Embora a imensa maioria dos usuários das redes não tenha conhecimento preciso sobre as técnicas, nem acesso às mais recentes descobertas científicas, isso não impede que elas sejam utilizadas como instrumento de guerra.

            As TICs propiciaram uma verdadeira revolução nas teorias da informação e nas técnicas do pensamento. As práticas que o império comunicacional primeiro exaltou e depois viabilizou, provocam uma intensa perturbação da razão habitual. Elas impactam o pensamento, que se submete, passivamente, a uma eficiente manipulação.

            Para o professor de Ciência Política da Universidade Paris I, Lucien Sfez, está-se caminhando depressa para o “tautismo”, um neologismo que ele criou em “Crítica da Comunicação” e que “resulta da contração de autismo e tautologia, evocando um olhar totalizante, ou até mesmo totalitário. O tautismo é o mal absoluto, ameaçador, da sociedade da comunicação e das tecnologias da comunicação. Não nos surpreendamos que possa intervir aqui nas práticas de uma forma particular de tecnologias da comunicação, o que denomino “tecnologias do espírito”.

            Tudo se torna mais sério e mais insidioso, com o apelo à interatividade. Acena-se com a máquina para agregar os homens, torná-los mais próximos, mais polidos, mais cooperativos. O chamado é sedutor: vê-se “o homem e a máquina unirem-se por amizade, numa aliança que pouco a pouco se torna casamento, até a espera apaixonada dos filhos nascidos da fecundação recíproca”. Mas que cria é esta? Surge uma prole irada, raivosa, pronta a atacar quem não pense da mesma forma. Só que esse pensamento, poderia ser uma potência remota antes da vulgarização do uso das máquinas inteligentes. A partir daí, tornou-se hegemônico e excludente. Só dá espaço para quem partilha dos mesmos ideais e codivide idêntica aversão.

• [Dados extraídos]
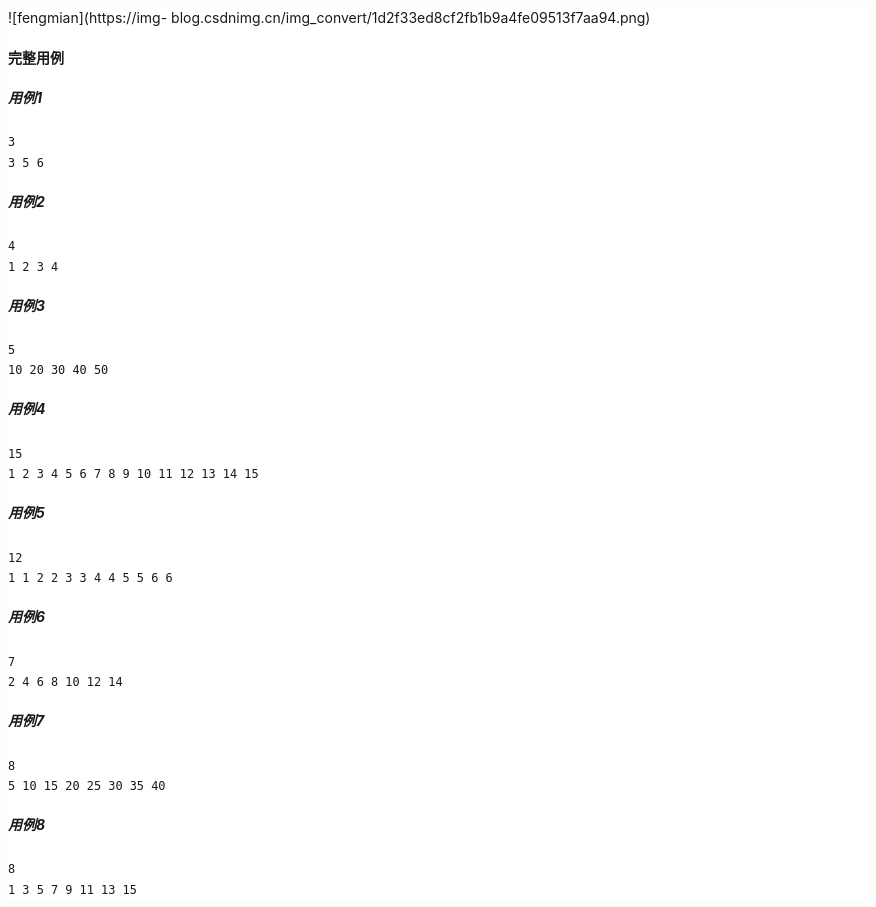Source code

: ![fengmian](https://img-
blog.csdnimg.cn/img_convert/1d2f33ed8cf2fb1b9a4fe09513f7aa94.png)

#### 完整用例

##### 用例1

    
    
    3
    3 5 6
    

##### 用例2

    
    
    4
    1 2 3 4
    

##### 用例3

    
    
    5
    10 20 30 40 50
    

##### 用例4

    
    
    15
    1 2 3 4 5 6 7 8 9 10 11 12 13 14 15
    

##### 用例5

    
    
    12
    1 1 2 2 3 3 4 4 5 5 6 6
    

##### 用例6

    
    
    7
    2 4 6 8 10 12 14
    

##### 用例7

    
    
    8
    5 10 15 20 25 30 35 40
    

##### 用例8

    
    
    8
    1 3 5 7 9 11 13 15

• [Lista de tarefas]
[1] Segundo o texto fornecido, em que obra Lucien Sfez criou o termo “tautismo”?
[2] Reescreva de forma mais breve o parágrafo do texto fornecido que começa com “As TICs propiciaram”, mantendo os fatos principais.
[3] Copie do texto fornecido tudo desde "Tudo se torna" até "codivide idêntica aversão.", substituindo "interatividade" por "conectividade".
Os dados vêm de outra fonte.

• [Respostas]
[1] Em “Crítica da Comunicação”.

[2] As TICs revolucionaram as teorias da informação e as técnicas do pensamento. As práticas exaltadas e depois viabilizadas pelo império comunicacional perturbam intensamente a razão habitual e afetam o pensamento, que se submete passivamente a uma manipulação eficiente.

[3]
Tudo se torna mais sério e mais insidioso, com o apelo à conectividade. Acena-se com a máquina para agregar os homens, torná-los mais próximos, mais polidos, mais cooperativos. O chamado é sedutor: vê-se “o homem e a máquina unirem-se por amizade, numa aliança que pouco a pouco se torna casamento, até a espera apaixonada dos filhos nascidos da fecundação recíproca”. Mas que cria é esta? Surge uma prole irada, raivosa, pronta a atacar quem não pense da mesma forma. Só que esse pensamento, poderia ser uma potência remota antes da vulgarização do uso das máquinas inteligentes. A partir daí, tornou-se hegemônico e excludente. Só dá espaço para quem partilha dos mesmos ideais e codivide idêntica aversão.